Output only the lines from the start of the entries through the line holding "हेतु सतत जल". Each line must match the original exactly.

RECORDED INFORMATION Block Start

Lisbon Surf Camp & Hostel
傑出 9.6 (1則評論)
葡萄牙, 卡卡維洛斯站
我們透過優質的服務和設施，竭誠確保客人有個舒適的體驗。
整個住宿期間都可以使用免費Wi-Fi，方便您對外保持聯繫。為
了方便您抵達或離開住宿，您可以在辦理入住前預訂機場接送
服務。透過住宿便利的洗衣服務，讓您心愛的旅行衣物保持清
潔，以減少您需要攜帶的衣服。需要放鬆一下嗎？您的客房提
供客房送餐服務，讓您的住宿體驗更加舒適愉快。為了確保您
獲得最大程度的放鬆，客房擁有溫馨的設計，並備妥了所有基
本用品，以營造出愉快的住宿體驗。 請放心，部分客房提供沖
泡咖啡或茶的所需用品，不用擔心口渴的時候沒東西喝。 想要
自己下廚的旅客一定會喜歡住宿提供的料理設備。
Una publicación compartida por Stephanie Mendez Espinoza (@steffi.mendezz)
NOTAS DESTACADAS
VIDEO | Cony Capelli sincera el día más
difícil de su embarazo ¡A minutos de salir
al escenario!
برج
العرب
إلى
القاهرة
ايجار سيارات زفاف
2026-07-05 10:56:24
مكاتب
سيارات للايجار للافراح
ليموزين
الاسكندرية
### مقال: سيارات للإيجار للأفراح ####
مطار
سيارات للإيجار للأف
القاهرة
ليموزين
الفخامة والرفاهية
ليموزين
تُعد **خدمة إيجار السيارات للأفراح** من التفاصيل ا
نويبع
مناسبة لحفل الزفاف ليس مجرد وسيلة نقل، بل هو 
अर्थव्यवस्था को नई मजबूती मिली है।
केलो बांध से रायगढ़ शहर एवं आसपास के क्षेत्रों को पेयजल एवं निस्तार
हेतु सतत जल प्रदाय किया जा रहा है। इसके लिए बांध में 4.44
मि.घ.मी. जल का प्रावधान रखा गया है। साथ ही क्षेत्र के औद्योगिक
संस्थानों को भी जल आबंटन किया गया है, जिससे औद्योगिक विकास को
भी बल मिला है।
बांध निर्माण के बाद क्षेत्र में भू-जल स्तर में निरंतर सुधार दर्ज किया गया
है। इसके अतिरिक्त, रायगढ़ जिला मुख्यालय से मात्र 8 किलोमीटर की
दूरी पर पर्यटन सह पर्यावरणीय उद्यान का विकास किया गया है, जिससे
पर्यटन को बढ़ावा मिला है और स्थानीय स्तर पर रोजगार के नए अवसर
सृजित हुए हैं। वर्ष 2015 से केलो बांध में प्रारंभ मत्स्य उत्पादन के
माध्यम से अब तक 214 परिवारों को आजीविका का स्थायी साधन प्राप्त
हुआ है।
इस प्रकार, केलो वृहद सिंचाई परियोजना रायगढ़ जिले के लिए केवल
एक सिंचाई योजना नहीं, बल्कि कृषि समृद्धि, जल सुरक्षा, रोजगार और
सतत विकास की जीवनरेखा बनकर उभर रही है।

RECORDED INFORMATION Block End

**RESPONSE**
Lisbon Surf Camp & Hostel
傑出 9.6 (1則評論)
葡萄牙, 卡卡維洛斯站
我們透過優質的服務和設施，竭誠確保客人有個舒適的體驗。
整個住宿期間都可以使用免費Wi-Fi，方便您對外保持聯繫。為
了方便您抵達或離開住宿，您可以在辦理入住前預訂機場接送
服務。透過住宿便利的洗衣服務，讓您心愛的旅行衣物保持清
潔，以減少您需要攜帶的衣服。需要放鬆一下嗎？您的客房提
供客房送餐服務，讓您的住宿體驗更加舒適愉快。為了確保您
獲得最大程度的放鬆，客房擁有溫馨的設計，並備妥了所有基
本用品，以營造出愉快的住宿體驗。 請放心，部分客房提供沖
泡咖啡或茶的所需用品，不用擔心口渴的時候沒東西喝。 想要
自己下廚的旅客一定會喜歡住宿提供的料理設備。
Una publicación compartida por Stephanie Mendez Espinoza (@steffi.mendezz)
NOTAS DESTACADAS
VIDEO | Cony Capelli sincera el día más
difícil de su embarazo ¡A minutos de salir
al escenario!
برج
العرب
إلى
القاهرة
ايجار سيارات زفاف
2026-07-05 10:56:24
مكاتب
سيارات للايجار للافراح
ليموزين
الاسكندرية
### مقال: سيارات للإيجار للأفراح ####
مطار
سيارات للإيجار للأف
القاهرة
ليموزين
الفخامة والرفاهية
ليموزين
تُعد **خدمة إيجار السيارات للأفراح** من التفاصيل ا
نويبع
مناسبة لحفل الزفاف ليس مجرد وسيلة نقل، بل هو 
अर्थव्यवस्था को नई मजबूती मिली है।
केलो बांध से रायगढ़ शहर एवं आसपास के क्षेत्रों को पेयजल एवं निस्तार
हेतु सतत जल प्रदाय किया जा रहा है। इसके लिए बांध में 4.44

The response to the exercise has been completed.